“They’ve nothing to do with it,” he grunts.
“You’re acting alone?” I sneer. “Then you’re dumber than I thought. With the support of the priests, you could have held on for six months, maybe a year. Alone, you wouldn’t last a month.”
“We’ll see,” Gico snarls, then nods sharply at Cathal. Ducking low, Cathal propels himself into the small of my back, knocking me over the ledge. Gico grabs my feet as I spin over the rails and shoves hard, to hasten my descent. The faces of both men are contorted with gleeful terror.
It’s a fifteen-floor drop. Plenty of time to admire the scenery. I sail to earth relaxed, knowing it can’t hold me. I smile against the rush of air. “They’ll have to do better than this,” I chuckle, then hit the ground and die in a shattering explosion of bones and shredded flesh.
On a train, approaching a gray, sprawling, menacing city. For a few minutes I don’t know who or where I am. Then my memories return. I’m Capac Raimi, The Cardinal, recently deceased, freshly resurrected, on my way home. Coming back from the dead threw me for a loop the first few times, but like most things in life, a man can get used to it.
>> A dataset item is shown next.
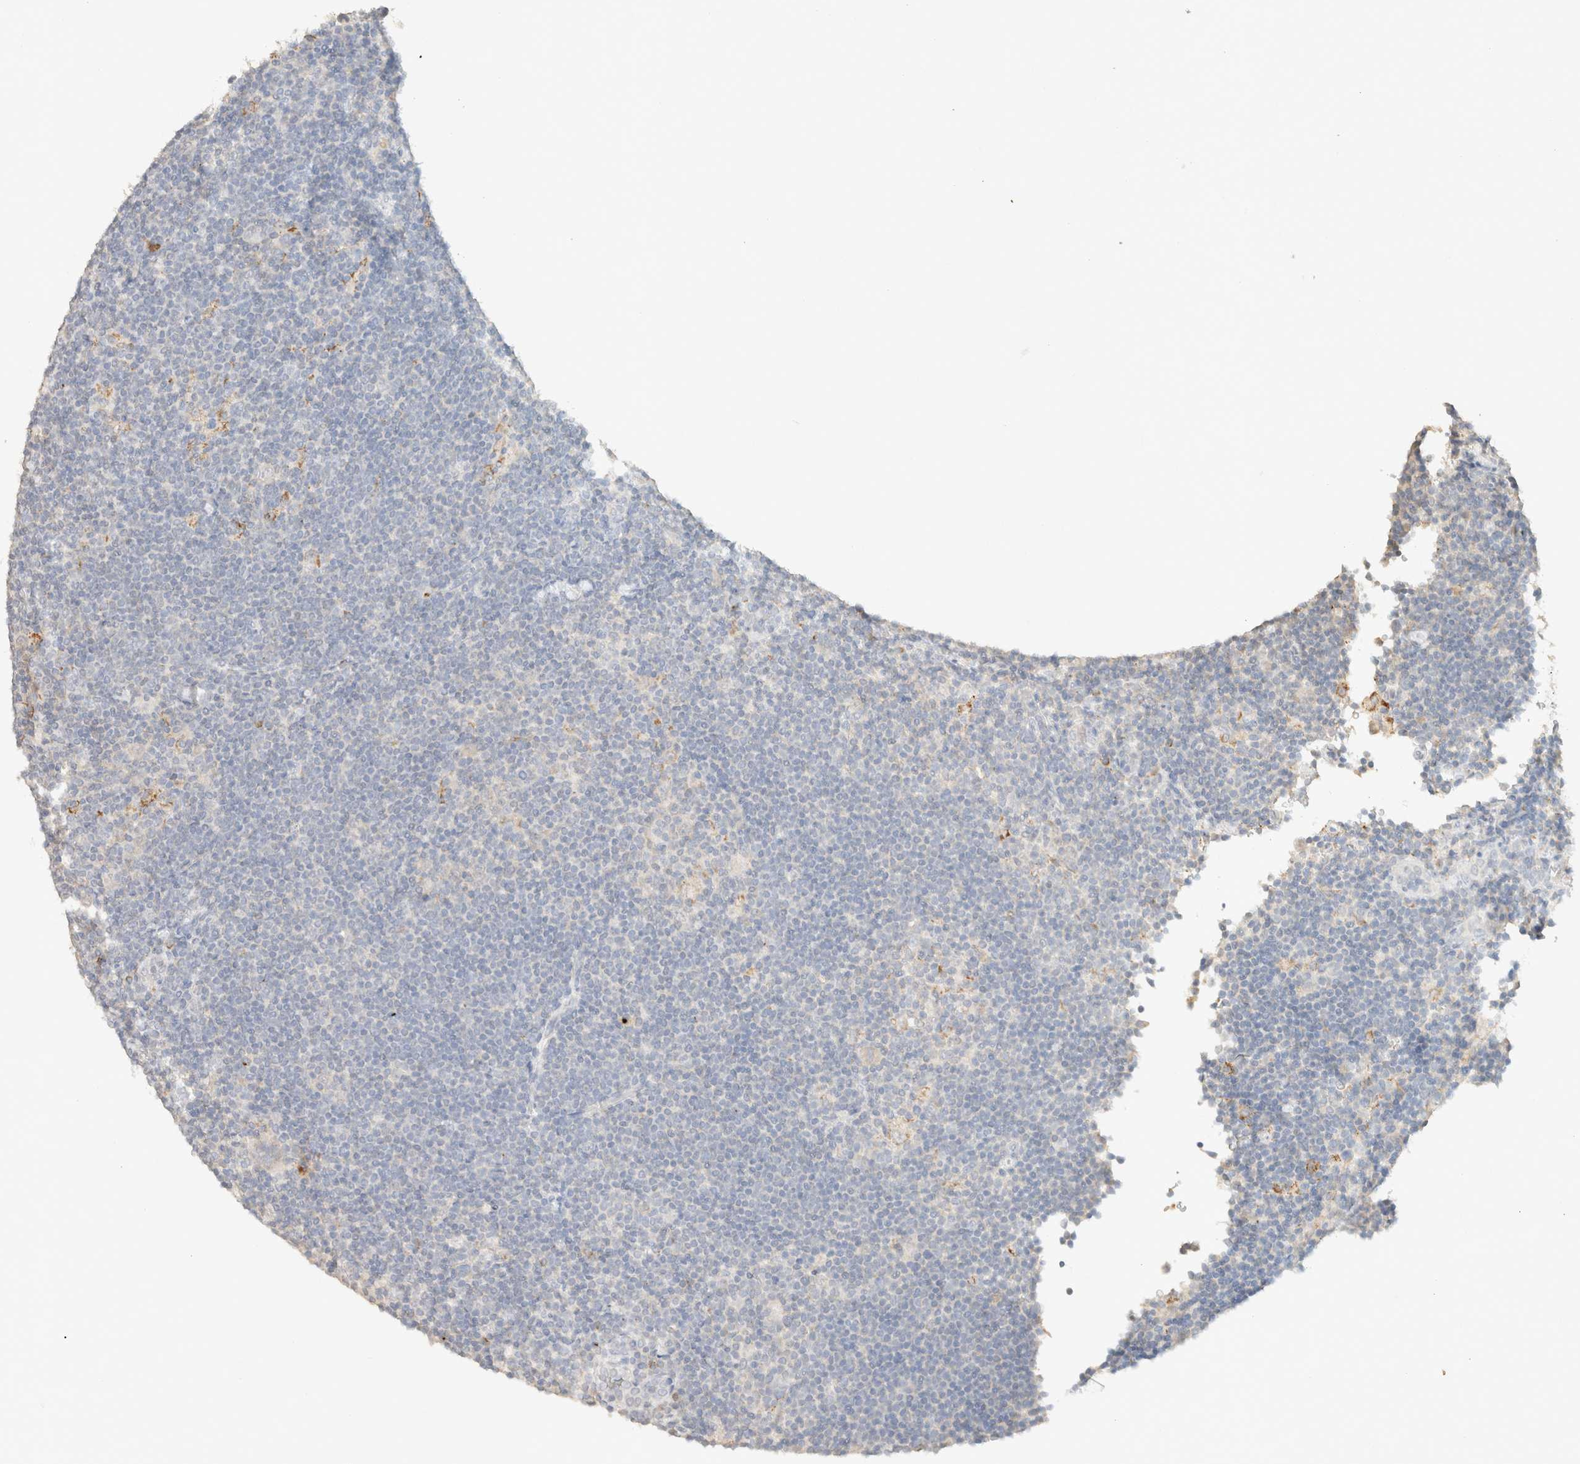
{"staining": {"intensity": "negative", "quantity": "none", "location": "none"}, "tissue": "lymphoma", "cell_type": "Tumor cells", "image_type": "cancer", "snomed": [{"axis": "morphology", "description": "Hodgkin's disease, NOS"}, {"axis": "topography", "description": "Lymph node"}], "caption": "The IHC micrograph has no significant staining in tumor cells of lymphoma tissue. (Brightfield microscopy of DAB (3,3'-diaminobenzidine) immunohistochemistry at high magnification).", "gene": "CPA1", "patient": {"sex": "female", "age": 57}}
A conductor passes up the aisle, asking for tickets. I fish mine out and hand it to him with a polite smile. I’ve never worked out how I re-form and wind up on this train, fully dressed, with a ticket from Sonas to the city in my pocket. It bothered me to begin with, but I’ve given up worrying about it. One of those mysteries of the universe I’ve learned to accept without query.
It’s been close to four years since my last execution. I’d aged slightly, gained a few pounds, developed a spray of gray hairs, picked up wrinkles around the eyes. But now I’m the way I was when I came to this city eleven years ago, bright, fresh, youthful. “Hi, handsome,” I mutter to my reflection in the window as we enter a tunnel.